→ **WHAT TO WORK ON**
1. Decide whether each statement below agrees with the text on incident response plan templates. Answer yes or no for each, and quote the deciding words from the text.
(a) An incident response plan lays out steps for before, during, and after an incident.
(b) The scope of a plan defines the personnel who are part of it.
(c) The article reviews paid templates.
2. Use the text on incident response plan templates to answer these questions:
(a) According to the text, what does an incident response plan limit, and what does it reduce?
(b) What does the article say it will explain as a way to speed the incident response process?
(c) What does the purpose and scope section define?
3. Write out everything in the text on incident response plan templates from "Incident response plan templates" down to "incident response process.".

→ **EXTRACTED TEXT**

Incident response plan templates help shorten the process of creating an incident response plan while ensuring best practices are baked in. In this article, we’ll walk you through the best free templates available today and explain how automation can help speed the incident response process.

What Is an Incident Response Plan Template?

An incident response plan template is a pre-structured format you can use to create your organization’s incident response plan. An incident response plan helps organizations respond effectively when a security incident occurs. It is a detailed document outlining the necessary steps to take before, during, and after an incident to mitigate damage and recover swiftly.

An incident response plan provides a systematic approach to managing the aftermath of a security breach or cyber attack. It aims to handle the situation in a way that limits damage and reduces recovery time and costs. An incident response plan template makes it easier to create a template by providing a framework that allows you to learn from the experience of other organizations or security professionals.

By taking an existing incident response template and adapting it to the unique needs and circumstances of any organization, you can quickly create an effective incident response plan.

Components of an Incident Response Plan Template

Here are the key components typically included in an incident response plan template:

  • Purpose and scope: This section defines why the plan is in place and the extent of its coverage. This can include preventing incidents, minimizing their impact, and recovering. The scope defines the types of incidents that the plan covers, the systems and data included, and the personnel who are part of the plan.

Extracted records
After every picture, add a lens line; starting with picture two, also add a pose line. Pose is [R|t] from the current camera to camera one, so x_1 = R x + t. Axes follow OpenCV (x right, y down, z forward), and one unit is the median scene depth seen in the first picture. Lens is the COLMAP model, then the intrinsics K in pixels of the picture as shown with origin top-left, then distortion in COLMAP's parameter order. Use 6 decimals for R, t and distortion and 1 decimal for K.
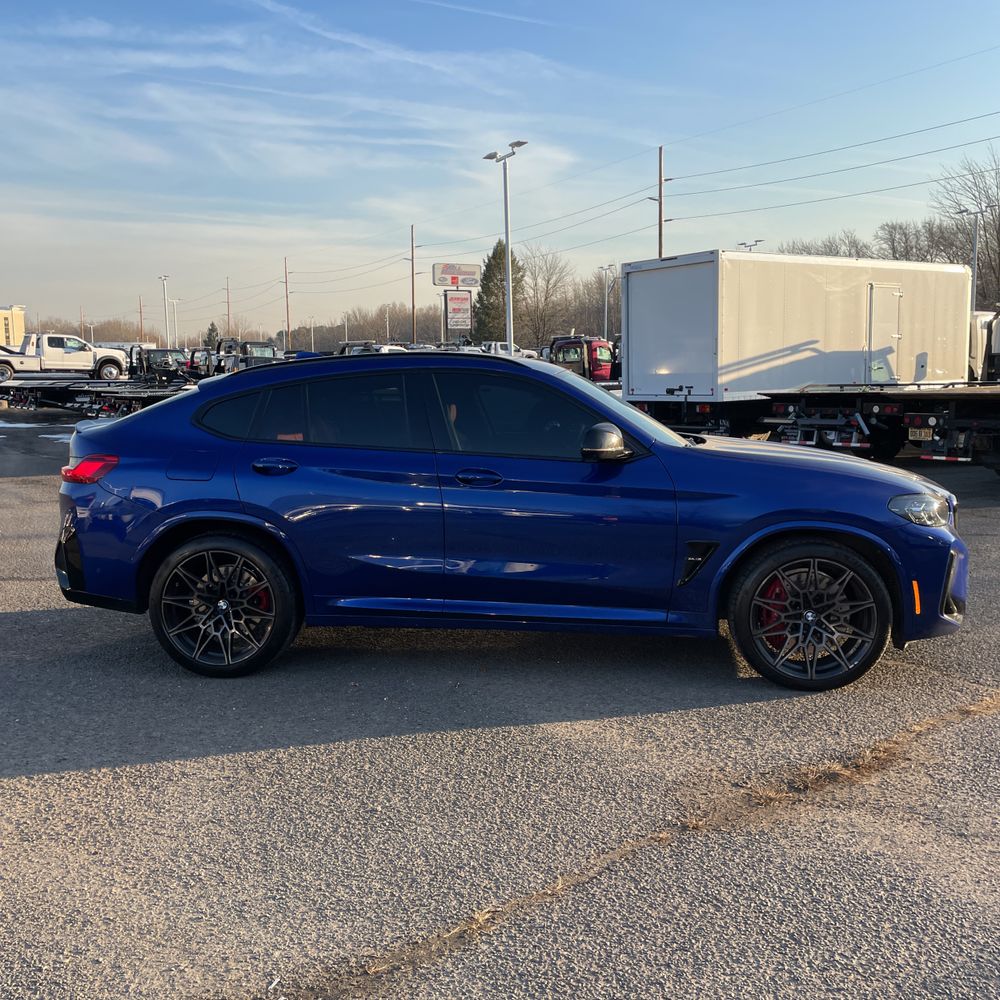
lens RADIAL K [[1008.6, 0, 506.2], [0, 1008.6, 491.3], [0, 0, 1]] dist [0.092164, -0.128943]
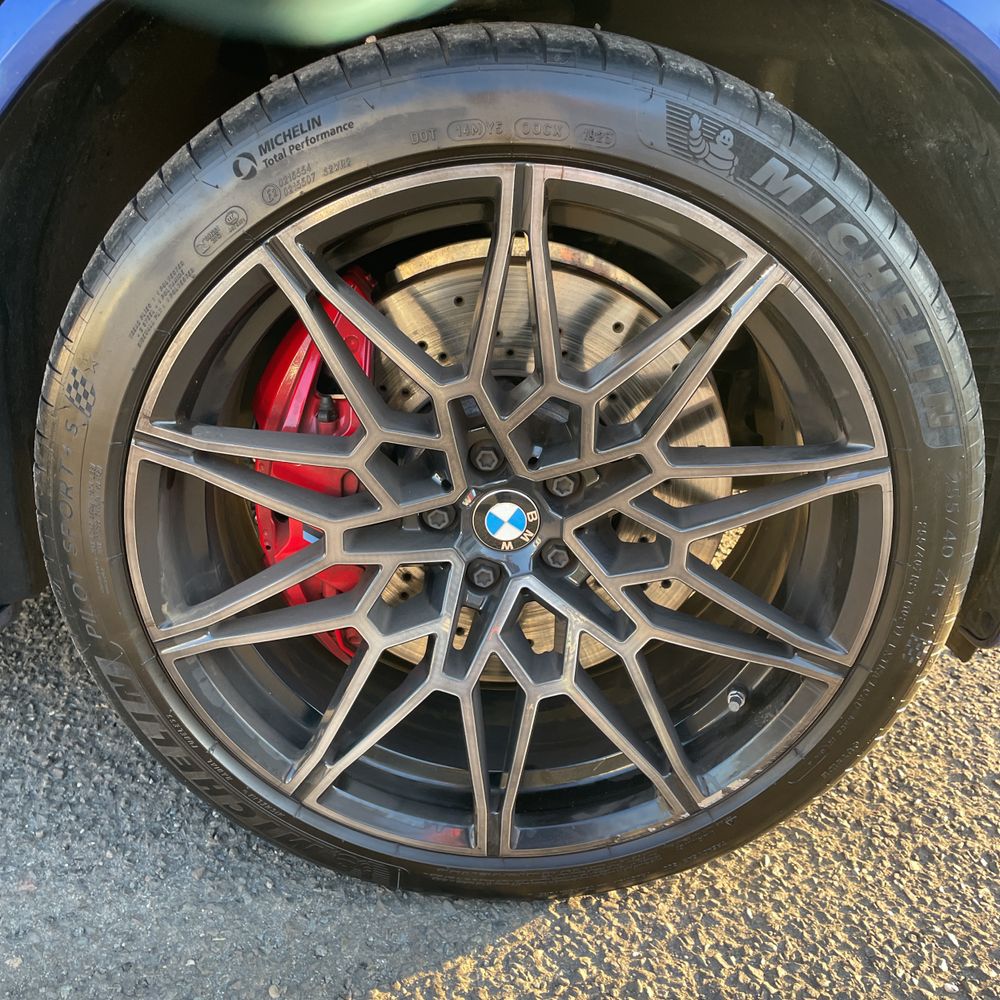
lens RADIAL K [[1003.7, 0, 483.7], [0, 1003.7, 495.7], [0, 0, 1]] dist [0.095373, -0.131252]
pose [[0.994699, -0.004740, 0.102723, 0.067262], [-0.027085, 0.951589, 0.306177, 0.016101], [-0.099201, -0.307336, 0.946416, 0.203570]]
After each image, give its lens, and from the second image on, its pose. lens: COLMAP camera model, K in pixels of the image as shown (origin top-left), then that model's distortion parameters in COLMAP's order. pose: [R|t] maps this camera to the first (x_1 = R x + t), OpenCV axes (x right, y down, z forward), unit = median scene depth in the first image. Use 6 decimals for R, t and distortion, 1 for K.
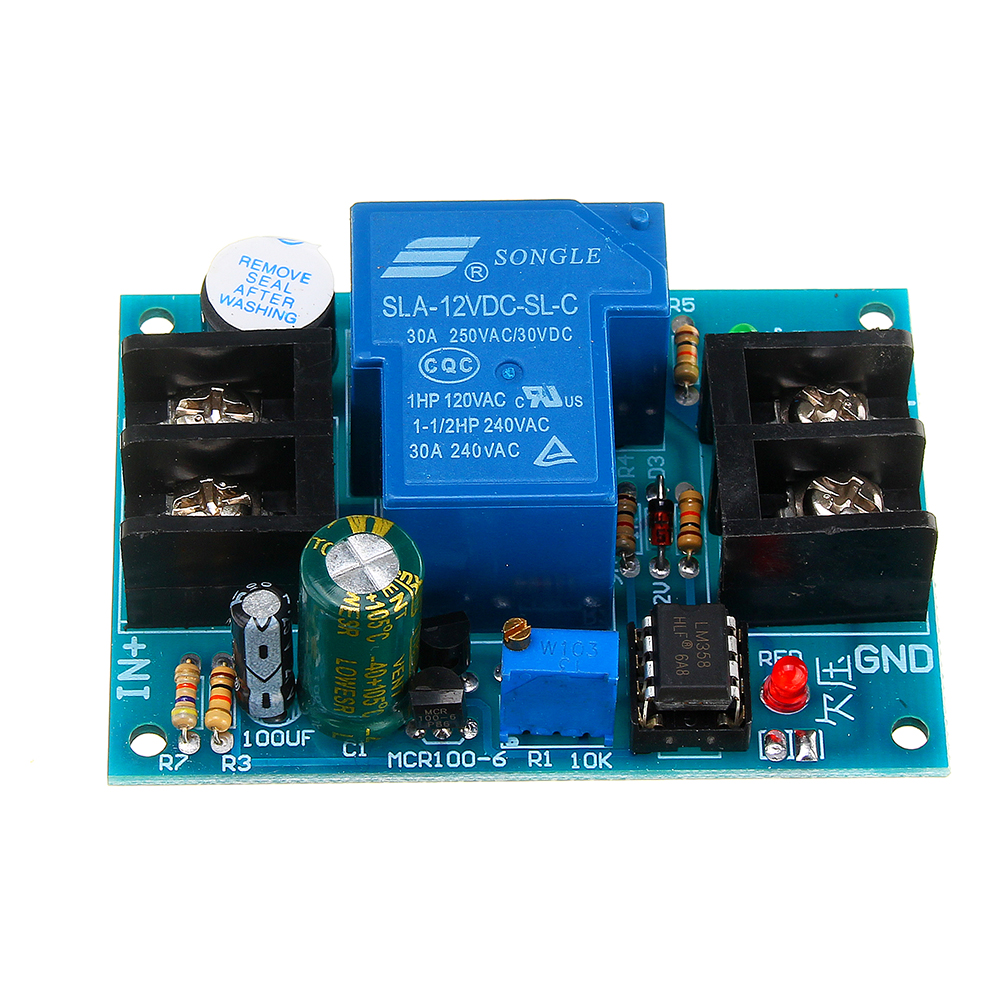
lens RADIAL K [[4923.1, 0, 500.0], [0, 4923.1, 500.0], [0, 0, 1]] dist [0.118450, -1.695000]
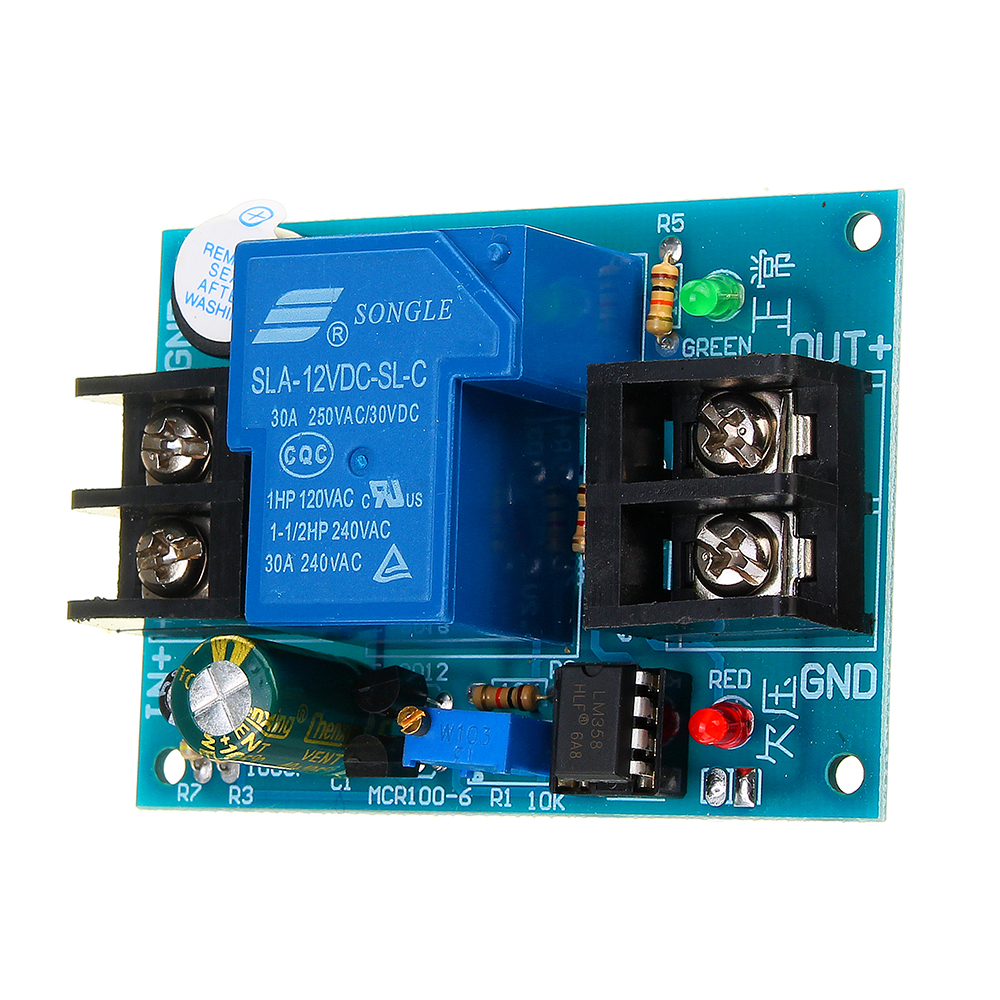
lens RADIAL K [[5093.8, 0, 420.5], [0, 5093.8, 498.2], [0, 0, 1]] dist [0.012530, 1.821783]
pose [[0.846536, 0.002138, -0.532327, 0.531935], [0.245821, 0.885417, 0.394474, -0.402240], [0.472175, -0.464793, 0.749011, 0.262785]]
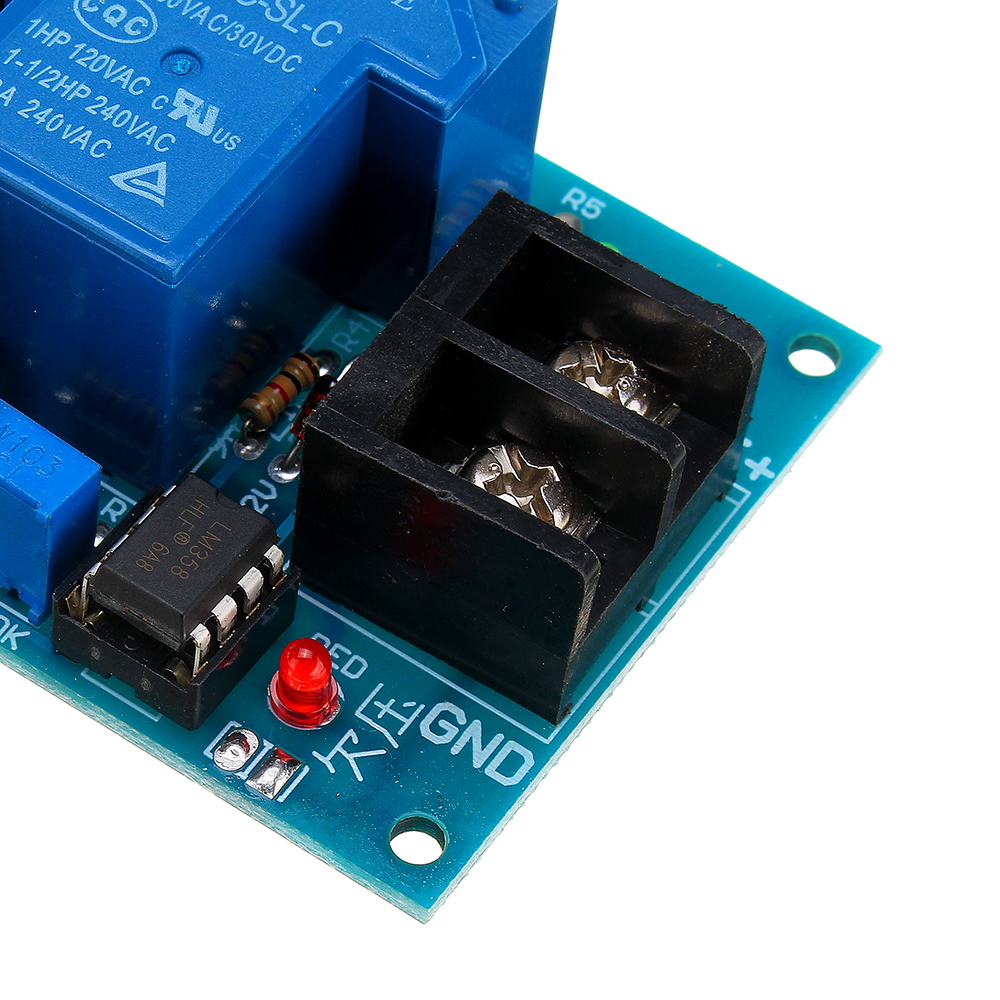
lens RADIAL K [[4484.3, 0, 316.0], [0, 4484.3, 675.6], [0, 0, 1]] dist [0.008058, 1.102425]
pose [[0.812662, 0.502335, -0.295365, 0.238573], [-0.514263, 0.856607, 0.041922, 0.010419], [0.274070, 0.117827, 0.954464, 0.425470]]
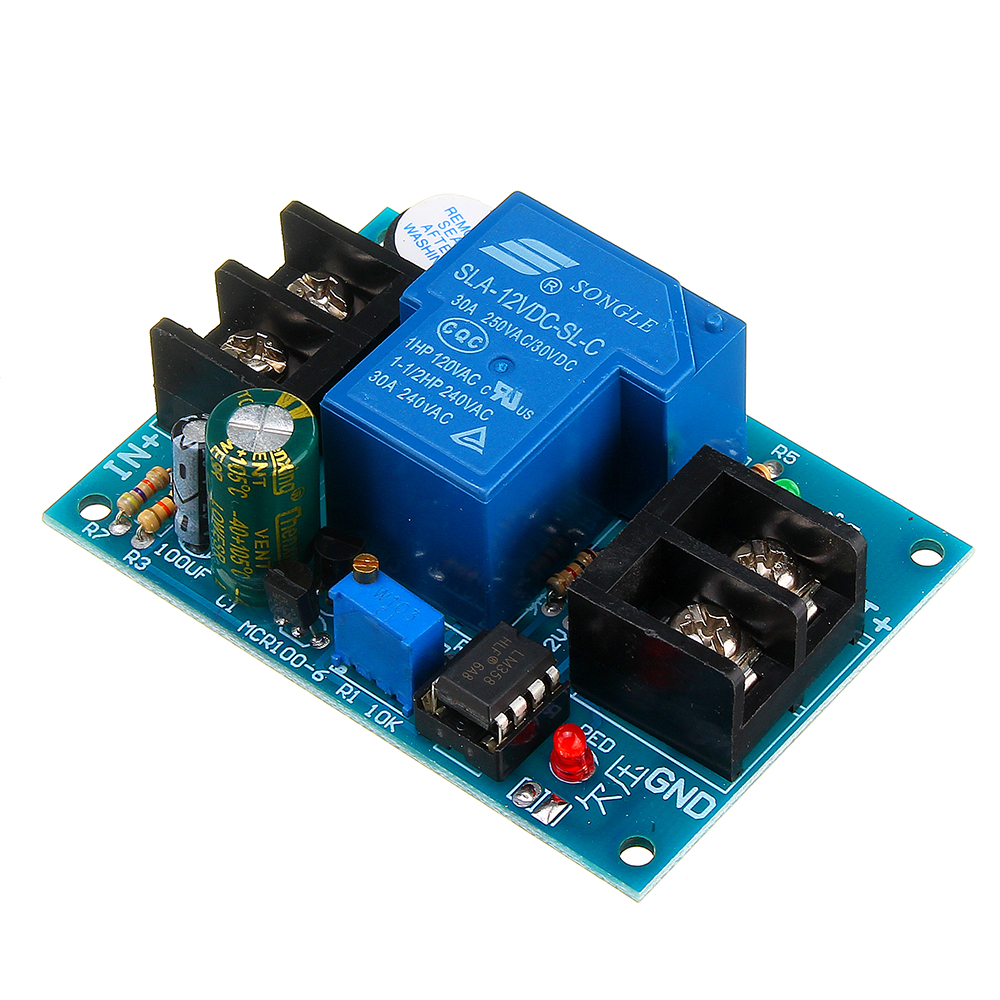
lens RADIAL K [[5019.5, 0, 570.2], [0, 5019.5, 499.5], [0, 0, 1]] dist [0.008411, 0.113033]
pose [[0.767405, 0.472336, -0.433576, 0.499782], [-0.518470, 0.854985, 0.013755, -0.023726], [0.377199, 0.214241, 0.901012, 0.022017]]
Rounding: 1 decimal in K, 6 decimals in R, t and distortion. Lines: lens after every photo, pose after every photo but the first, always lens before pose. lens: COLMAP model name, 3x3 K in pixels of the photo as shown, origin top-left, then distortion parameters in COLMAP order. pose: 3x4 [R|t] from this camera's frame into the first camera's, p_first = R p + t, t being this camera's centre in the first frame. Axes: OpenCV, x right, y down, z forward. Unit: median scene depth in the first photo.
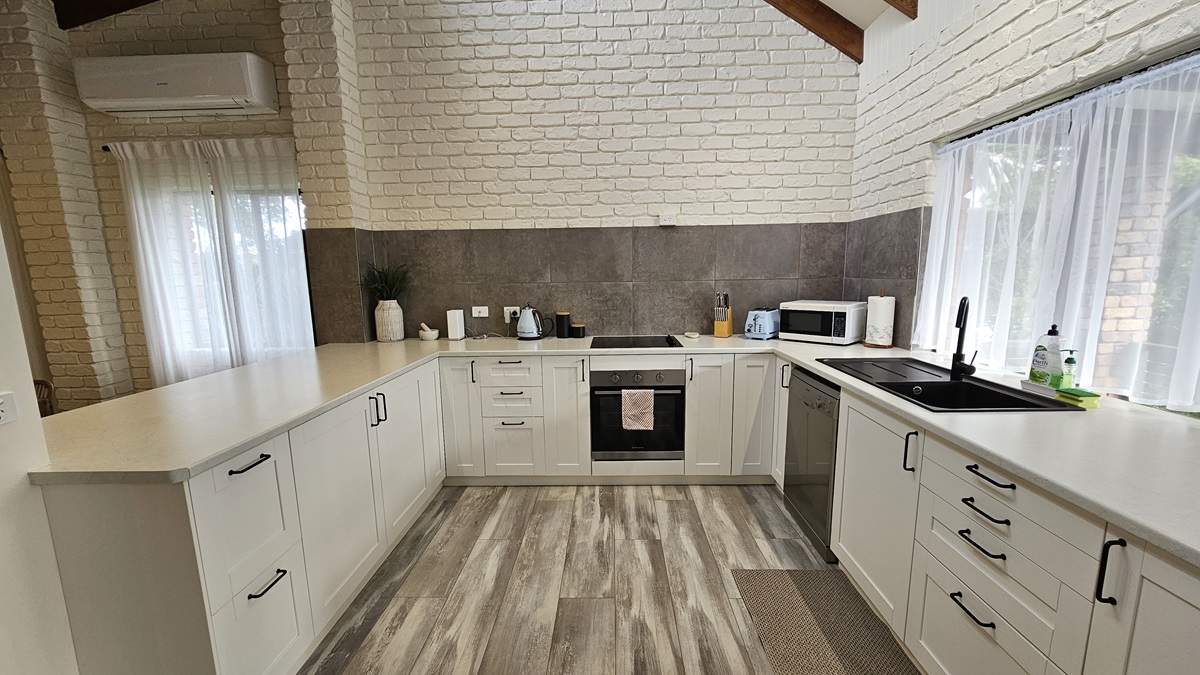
lens RADIAL K [[470.8, 0, 571.8], [0, 470.8, 339.6], [0, 0, 1]] dist [0.000163, -0.000117]
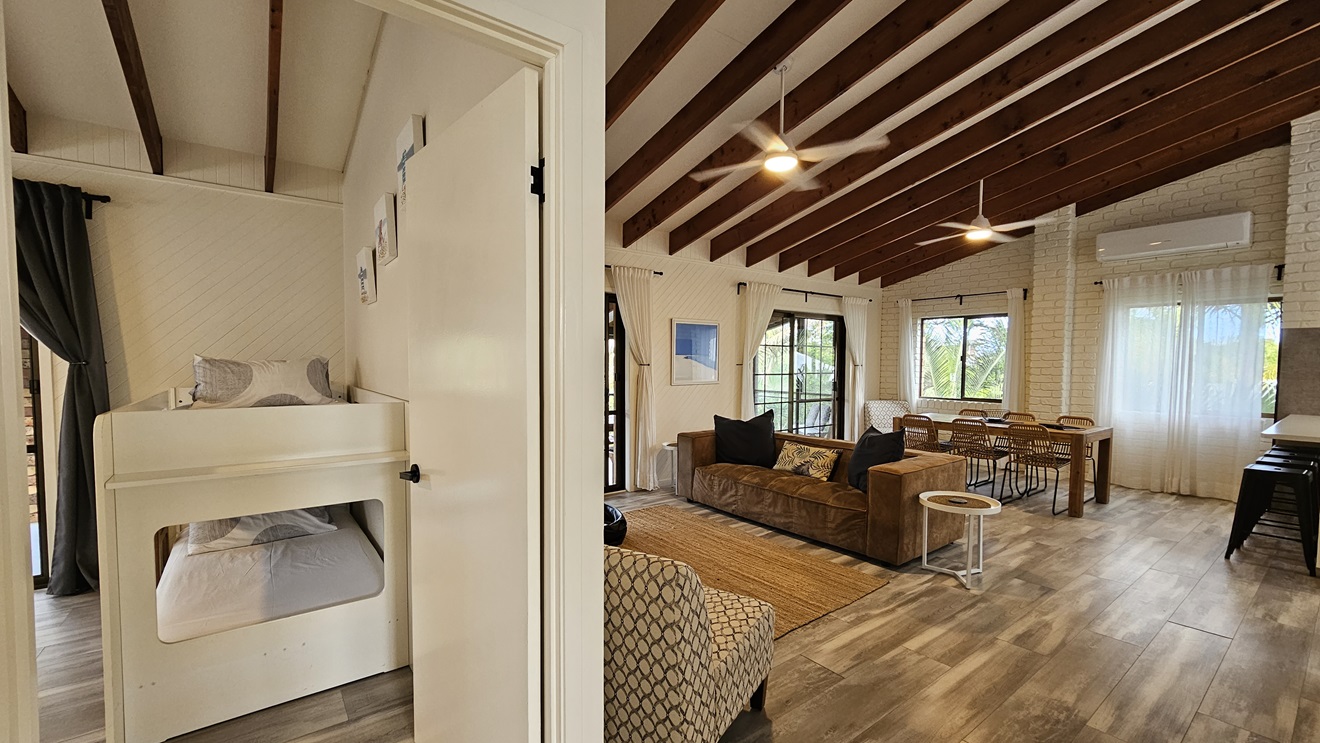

→ **ANSWERS TO THE PROBLEMS**
1.
(a) Yes: "the necessary steps to take before, during, and after an incident"
(b) Yes: "the personnel who are part of the plan"
(c) No: "the best free templates available today"

2.
(a) It limits damage and reduces recovery time and costs.
(b) How automation can help speed the incident response process.
(c) Why the plan is in place and the extent of its coverage.

3.
Incident response plan templates help shorten the process of creating an incident response plan while ensuring best practices are baked in. In this article, we’ll walk you through the best free templates available today and explain how automation can help speed the incident response process.